### THE DATA
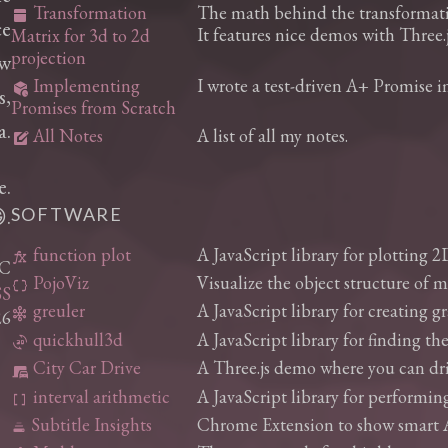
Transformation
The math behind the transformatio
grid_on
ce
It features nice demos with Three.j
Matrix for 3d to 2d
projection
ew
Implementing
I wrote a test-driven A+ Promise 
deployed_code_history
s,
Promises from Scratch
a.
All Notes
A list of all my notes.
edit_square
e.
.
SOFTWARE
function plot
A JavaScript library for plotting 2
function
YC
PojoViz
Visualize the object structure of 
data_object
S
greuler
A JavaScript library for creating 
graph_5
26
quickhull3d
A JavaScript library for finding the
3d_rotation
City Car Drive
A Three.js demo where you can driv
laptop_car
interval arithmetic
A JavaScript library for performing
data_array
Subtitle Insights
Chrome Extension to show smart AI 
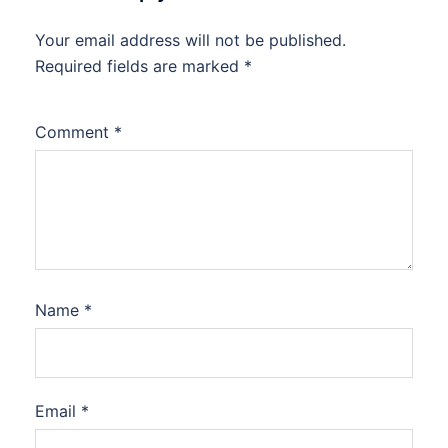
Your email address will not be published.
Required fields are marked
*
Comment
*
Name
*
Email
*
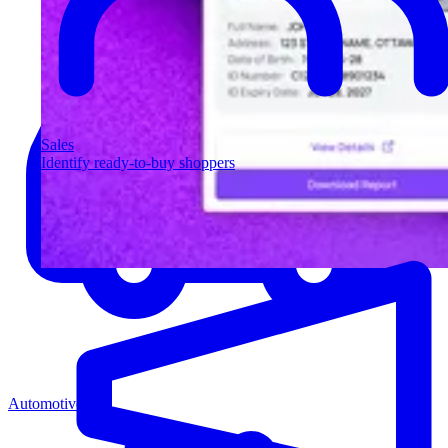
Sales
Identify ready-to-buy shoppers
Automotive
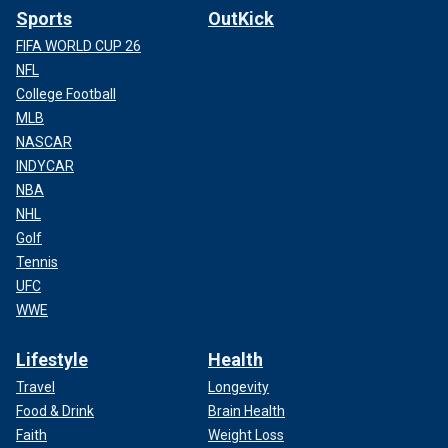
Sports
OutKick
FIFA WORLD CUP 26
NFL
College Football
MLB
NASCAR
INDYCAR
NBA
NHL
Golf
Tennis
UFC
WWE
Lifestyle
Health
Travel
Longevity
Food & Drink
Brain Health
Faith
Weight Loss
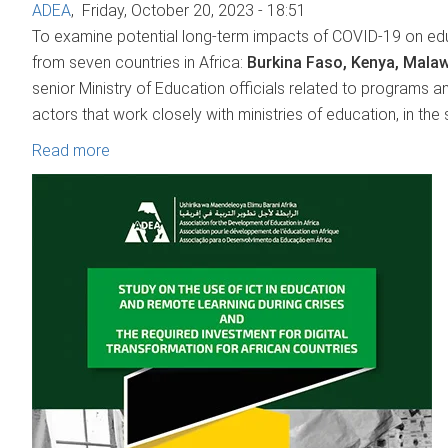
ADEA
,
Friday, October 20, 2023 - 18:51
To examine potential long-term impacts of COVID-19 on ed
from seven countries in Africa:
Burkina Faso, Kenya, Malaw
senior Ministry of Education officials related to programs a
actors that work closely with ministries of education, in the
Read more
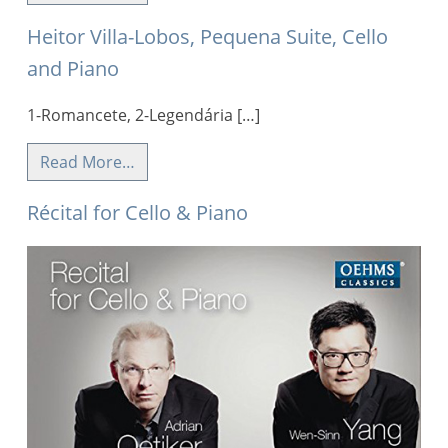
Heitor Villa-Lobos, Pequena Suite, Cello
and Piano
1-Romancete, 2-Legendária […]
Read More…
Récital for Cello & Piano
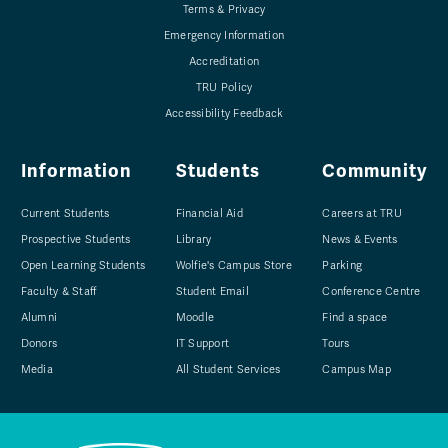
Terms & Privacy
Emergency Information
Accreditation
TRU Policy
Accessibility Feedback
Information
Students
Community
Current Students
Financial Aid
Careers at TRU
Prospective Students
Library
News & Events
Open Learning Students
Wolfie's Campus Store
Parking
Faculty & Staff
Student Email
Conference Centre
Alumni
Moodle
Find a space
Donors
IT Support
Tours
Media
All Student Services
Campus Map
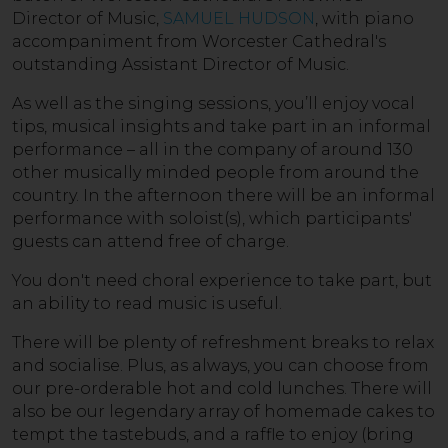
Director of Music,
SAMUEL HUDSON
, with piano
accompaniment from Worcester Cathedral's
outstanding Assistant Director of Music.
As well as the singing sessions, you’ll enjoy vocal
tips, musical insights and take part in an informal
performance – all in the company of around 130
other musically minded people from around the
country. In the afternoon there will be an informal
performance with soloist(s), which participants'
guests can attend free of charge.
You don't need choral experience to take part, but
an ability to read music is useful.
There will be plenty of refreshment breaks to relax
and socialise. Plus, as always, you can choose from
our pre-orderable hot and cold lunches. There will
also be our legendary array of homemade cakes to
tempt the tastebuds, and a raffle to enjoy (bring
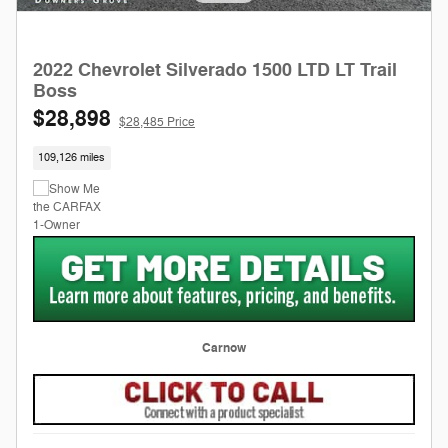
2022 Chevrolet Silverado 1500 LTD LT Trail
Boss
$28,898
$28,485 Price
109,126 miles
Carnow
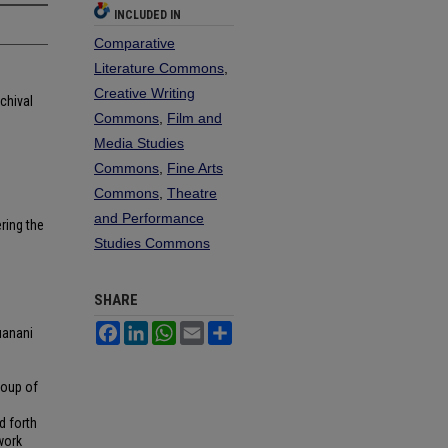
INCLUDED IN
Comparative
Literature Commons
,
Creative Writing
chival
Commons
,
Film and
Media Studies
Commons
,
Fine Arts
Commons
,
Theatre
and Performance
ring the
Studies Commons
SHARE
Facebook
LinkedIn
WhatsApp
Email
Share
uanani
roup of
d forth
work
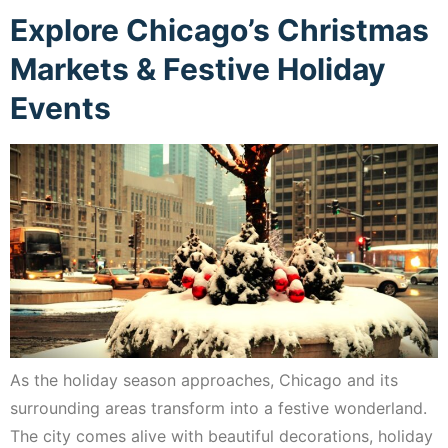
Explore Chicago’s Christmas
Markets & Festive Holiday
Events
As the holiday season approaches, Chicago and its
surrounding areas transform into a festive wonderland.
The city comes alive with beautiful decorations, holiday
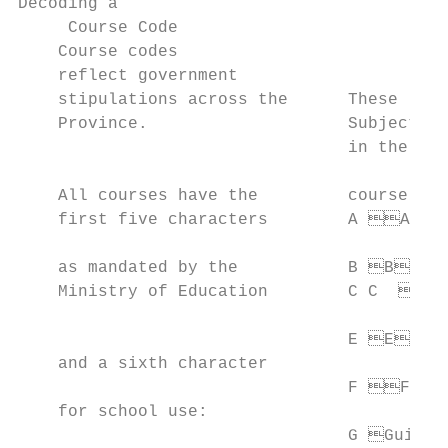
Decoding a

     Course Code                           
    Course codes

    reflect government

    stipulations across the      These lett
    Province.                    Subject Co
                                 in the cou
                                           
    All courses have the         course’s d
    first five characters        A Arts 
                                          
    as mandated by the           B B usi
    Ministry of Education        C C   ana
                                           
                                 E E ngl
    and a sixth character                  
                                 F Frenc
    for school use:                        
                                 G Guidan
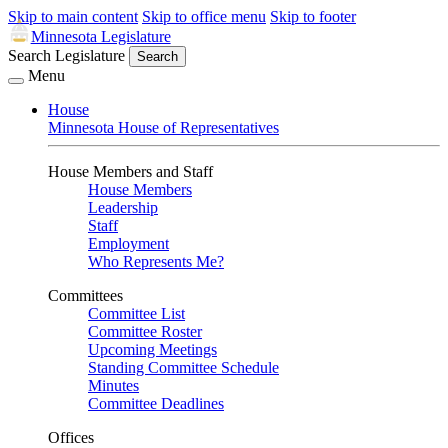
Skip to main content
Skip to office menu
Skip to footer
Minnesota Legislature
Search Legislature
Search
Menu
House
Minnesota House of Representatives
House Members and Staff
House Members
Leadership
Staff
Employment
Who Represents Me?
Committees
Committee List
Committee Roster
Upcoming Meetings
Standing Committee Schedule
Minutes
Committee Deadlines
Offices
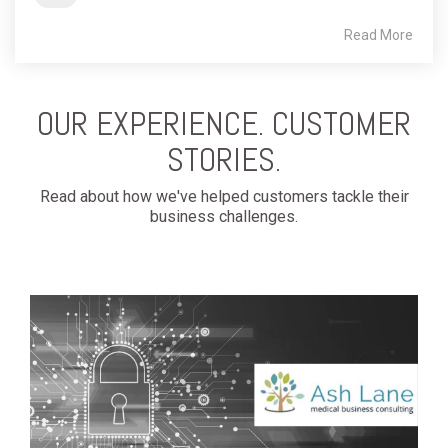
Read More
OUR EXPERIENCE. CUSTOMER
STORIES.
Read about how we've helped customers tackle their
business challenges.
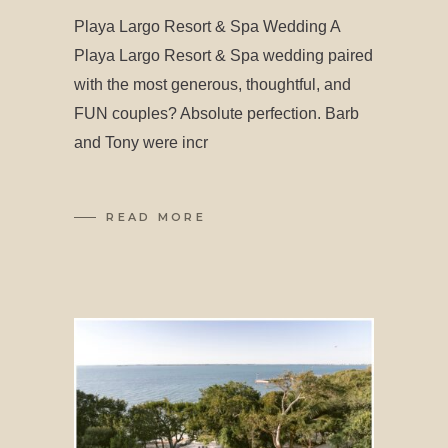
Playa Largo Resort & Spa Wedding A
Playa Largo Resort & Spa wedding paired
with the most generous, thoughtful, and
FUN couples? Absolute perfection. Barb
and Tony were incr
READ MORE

### EXERCISE BRIEF
Return every line in the records that contains the word "Students".

### RESULT OF THE EXERCISE
Students
Current Students
Prospective Students
Open Learning Students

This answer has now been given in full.